» **WORK TASK**
Transcribe the data exactly, stopping after the "event state machine" line.

== MATERIAL PROVIDED

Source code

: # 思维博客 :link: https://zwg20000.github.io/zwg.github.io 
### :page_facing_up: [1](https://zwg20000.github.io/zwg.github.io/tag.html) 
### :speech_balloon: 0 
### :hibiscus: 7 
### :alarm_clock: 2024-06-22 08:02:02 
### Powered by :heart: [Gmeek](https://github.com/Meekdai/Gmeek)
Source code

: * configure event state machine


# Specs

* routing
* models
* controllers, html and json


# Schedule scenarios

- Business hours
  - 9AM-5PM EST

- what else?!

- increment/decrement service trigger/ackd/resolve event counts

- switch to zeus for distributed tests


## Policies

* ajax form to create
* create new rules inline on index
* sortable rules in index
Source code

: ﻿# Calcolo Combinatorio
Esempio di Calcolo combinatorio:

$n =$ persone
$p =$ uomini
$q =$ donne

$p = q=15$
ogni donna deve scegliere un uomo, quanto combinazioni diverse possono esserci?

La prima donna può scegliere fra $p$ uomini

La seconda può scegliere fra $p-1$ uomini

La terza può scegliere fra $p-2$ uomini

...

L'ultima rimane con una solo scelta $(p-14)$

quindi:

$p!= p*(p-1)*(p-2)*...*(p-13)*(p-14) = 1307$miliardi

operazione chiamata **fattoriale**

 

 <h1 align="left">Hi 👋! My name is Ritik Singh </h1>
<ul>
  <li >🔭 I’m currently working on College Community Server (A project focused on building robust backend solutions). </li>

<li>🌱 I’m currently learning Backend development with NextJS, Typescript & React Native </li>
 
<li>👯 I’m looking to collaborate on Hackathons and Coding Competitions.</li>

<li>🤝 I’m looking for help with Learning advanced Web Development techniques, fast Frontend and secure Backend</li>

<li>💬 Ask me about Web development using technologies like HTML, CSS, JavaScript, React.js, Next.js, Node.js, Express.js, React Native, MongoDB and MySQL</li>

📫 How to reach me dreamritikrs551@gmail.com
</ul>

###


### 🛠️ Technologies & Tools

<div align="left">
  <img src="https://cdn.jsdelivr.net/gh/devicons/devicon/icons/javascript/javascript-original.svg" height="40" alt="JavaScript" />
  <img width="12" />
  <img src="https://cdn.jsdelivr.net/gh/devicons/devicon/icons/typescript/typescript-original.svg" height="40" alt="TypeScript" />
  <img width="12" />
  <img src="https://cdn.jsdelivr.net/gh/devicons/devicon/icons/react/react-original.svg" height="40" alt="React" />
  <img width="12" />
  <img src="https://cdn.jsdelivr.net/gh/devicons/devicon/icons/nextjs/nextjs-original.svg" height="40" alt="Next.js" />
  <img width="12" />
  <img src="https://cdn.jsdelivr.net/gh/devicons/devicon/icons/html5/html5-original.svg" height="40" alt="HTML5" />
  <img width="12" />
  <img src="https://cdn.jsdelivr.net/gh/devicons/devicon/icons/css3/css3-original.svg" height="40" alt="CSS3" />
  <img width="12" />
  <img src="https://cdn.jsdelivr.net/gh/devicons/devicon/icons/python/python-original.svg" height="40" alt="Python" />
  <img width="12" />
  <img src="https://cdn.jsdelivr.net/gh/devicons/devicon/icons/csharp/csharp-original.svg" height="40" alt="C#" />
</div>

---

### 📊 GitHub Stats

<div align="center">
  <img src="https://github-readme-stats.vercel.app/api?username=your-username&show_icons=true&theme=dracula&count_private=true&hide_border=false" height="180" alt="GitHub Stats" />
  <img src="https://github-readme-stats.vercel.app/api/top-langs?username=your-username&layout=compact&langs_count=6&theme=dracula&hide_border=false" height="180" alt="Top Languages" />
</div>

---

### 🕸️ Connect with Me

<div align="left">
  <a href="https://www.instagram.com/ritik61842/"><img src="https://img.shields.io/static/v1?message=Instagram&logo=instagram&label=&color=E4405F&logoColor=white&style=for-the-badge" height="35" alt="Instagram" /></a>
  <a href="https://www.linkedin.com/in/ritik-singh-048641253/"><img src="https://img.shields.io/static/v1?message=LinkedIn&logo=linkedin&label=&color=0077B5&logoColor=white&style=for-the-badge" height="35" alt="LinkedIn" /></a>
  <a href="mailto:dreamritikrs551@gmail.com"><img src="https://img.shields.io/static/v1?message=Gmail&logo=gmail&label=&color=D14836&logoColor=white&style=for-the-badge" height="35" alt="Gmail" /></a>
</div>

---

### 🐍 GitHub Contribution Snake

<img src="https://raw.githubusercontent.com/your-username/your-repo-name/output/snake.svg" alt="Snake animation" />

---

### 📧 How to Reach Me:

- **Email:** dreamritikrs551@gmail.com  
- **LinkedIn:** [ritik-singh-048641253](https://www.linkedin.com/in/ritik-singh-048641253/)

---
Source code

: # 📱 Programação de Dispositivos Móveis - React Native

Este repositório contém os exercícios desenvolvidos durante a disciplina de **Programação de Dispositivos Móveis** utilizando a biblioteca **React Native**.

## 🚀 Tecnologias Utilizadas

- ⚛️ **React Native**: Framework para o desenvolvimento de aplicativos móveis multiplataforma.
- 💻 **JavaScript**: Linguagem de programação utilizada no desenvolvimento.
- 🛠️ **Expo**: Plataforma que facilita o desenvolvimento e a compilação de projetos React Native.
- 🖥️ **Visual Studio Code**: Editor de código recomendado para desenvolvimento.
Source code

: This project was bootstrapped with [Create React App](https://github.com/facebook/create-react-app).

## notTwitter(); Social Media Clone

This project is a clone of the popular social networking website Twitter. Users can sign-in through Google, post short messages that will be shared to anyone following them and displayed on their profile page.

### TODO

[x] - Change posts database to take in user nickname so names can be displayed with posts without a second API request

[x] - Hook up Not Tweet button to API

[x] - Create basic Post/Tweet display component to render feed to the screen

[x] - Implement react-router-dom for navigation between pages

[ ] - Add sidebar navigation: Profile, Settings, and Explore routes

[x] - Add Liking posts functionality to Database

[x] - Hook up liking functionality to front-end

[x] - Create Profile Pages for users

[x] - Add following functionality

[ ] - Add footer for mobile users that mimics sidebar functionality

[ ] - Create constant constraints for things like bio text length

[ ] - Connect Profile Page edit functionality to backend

====

» **ANSWER FOR THE TASK**
Source code

: # 思维博客 :link: https://zwg20000.github.io/zwg.github.io 
### :page_facing_up: [1](https://zwg20000.github.io/zwg.github.io/tag.html) 
### :speech_balloon: 0 
### :hibiscus: 7 
### :alarm_clock: 2024-06-22 08:02:02 
### Powered by :heart: [Gmeek](https://github.com/Meekdai/Gmeek)
Source code

: * configure event state machine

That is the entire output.